**Task details**.
Answer these questions about the passage on leaving a flight:
1. From which row do the narrator and his wife begin walking to the front of the plane?
2. What is the elderly woman holding in the hand that is not carrying her suitcase?
3. What question does the narrator hear in response to his comment about connecting flights?

#### Exercise passage

I am not the hero of this story.
Recently, my wife and I found ourselves disembarking from a flight. Pretty standard. You’ve been there before. People are standing up from their seats, reaching for their luggage, shuffling down the aisle.
You glance at your watch, wonder about that tight connection. Wonder why the person in front of you just now thought to pull their carry-on luggage out of the overhead compartment. Wonder why that person behind you is jabbing the handle of their handbag directly into your shoulder.
So, now it’s our turn. My wife and I grab our bags and begin our own sojourn from row 31 to the front of the plane. The suitcase wheels go roll, bump, roll, bump, bump. Then we’re on the jet bridge, knocking shoulders with other passengers. Our roller bags competing for space like go-carts buzzing around a track.
And then there’s a hold-up. Someone not moving quite as quickly. Traffic on the right side of the passageway slows to a crawl. Wheely bags and their disgruntled owners scurry to one side, eyes down, thoughts focused solely on that next flight to catch, next place to be.
I follow suit, cut hard to the left. Barely register the lady who is slowly making her way toward the terminal, an impossibly large suitcase in one hand, her cane clutched in the other. That cane is a lifeline to this elderly, dignified woman. One slow step at a time, fierce determination plastered to her face.
And there I am just in front of her now, casting a comment about connecting flights to my wife, my own focus on the light at the end of the runway tunnel.
But all I hear in response is, “Do you need help with that?”
And I bring my wheely bag to a screeching halt. Because of course a halfway decent person would stop to help this woman. To at least ask if it was needed.
I didn’t want to assume… I begin to think, grasping at silent excuses even as I become the obstacle to other passengers in the jet bridge.

########
#### Source data

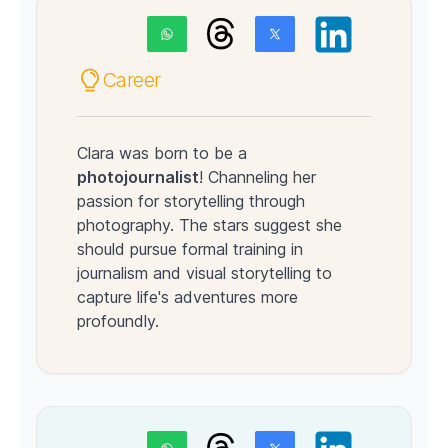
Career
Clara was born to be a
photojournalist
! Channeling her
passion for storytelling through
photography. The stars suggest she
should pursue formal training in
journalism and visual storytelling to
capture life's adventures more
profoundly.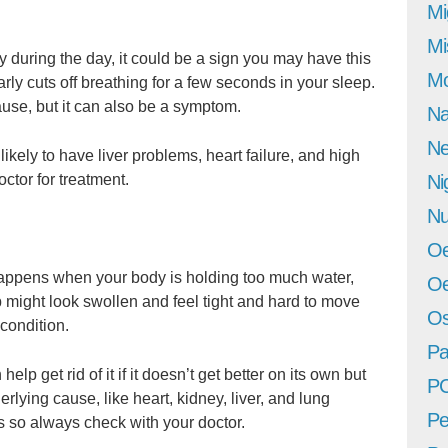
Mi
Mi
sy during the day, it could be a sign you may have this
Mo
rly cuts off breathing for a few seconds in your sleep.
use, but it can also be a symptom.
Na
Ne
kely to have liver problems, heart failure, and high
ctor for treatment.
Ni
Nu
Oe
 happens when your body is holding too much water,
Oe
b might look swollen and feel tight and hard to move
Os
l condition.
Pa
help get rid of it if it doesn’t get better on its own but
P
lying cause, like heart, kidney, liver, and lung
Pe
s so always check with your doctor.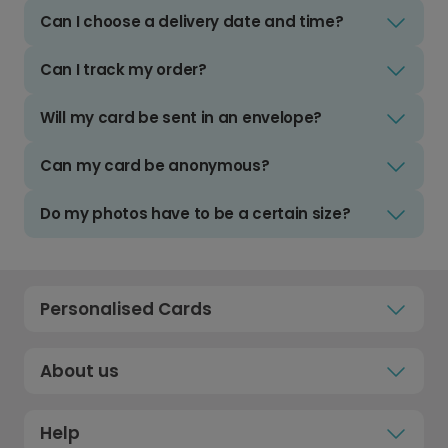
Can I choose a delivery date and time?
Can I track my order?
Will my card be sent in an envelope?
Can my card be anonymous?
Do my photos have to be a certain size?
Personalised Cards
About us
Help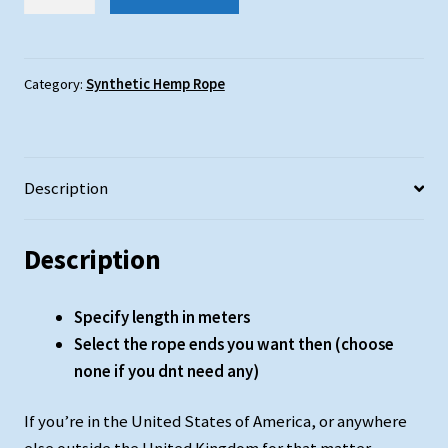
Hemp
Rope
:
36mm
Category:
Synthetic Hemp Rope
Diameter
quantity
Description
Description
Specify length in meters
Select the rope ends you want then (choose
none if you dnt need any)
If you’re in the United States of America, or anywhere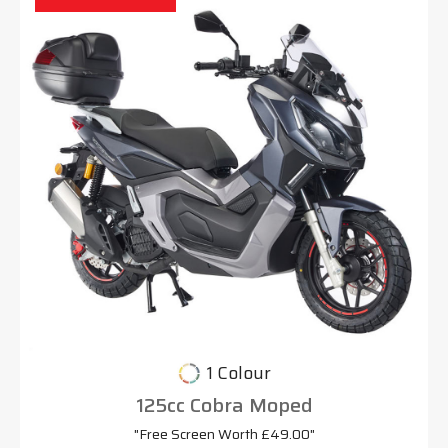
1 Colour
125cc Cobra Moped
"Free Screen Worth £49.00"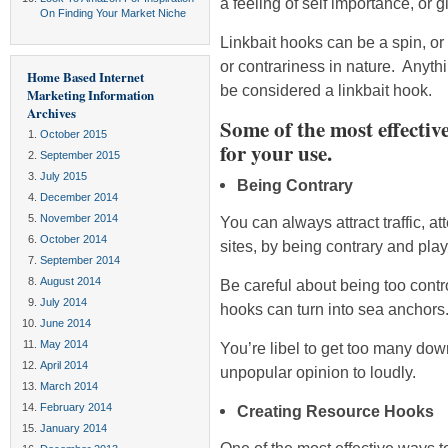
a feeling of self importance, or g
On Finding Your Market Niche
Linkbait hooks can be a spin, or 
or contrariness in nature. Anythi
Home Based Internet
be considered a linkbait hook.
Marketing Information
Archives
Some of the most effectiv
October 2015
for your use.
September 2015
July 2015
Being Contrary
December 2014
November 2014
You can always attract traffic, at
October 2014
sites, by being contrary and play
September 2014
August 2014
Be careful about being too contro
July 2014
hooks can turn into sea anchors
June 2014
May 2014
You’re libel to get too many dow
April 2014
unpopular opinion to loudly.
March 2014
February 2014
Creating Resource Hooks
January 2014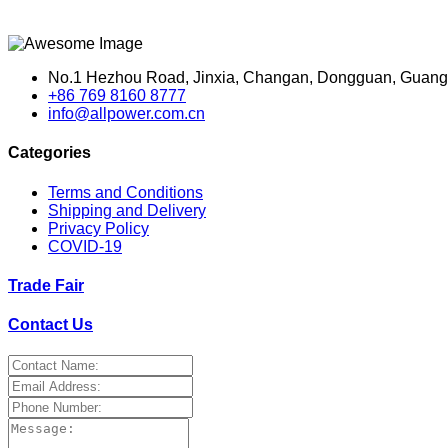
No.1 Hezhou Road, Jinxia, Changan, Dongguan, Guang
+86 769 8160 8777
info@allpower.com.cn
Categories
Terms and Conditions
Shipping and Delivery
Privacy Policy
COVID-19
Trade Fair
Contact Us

########

**Problem solution**.
1. Row 31.
2. Her cane.
3. "Do you need help with that?"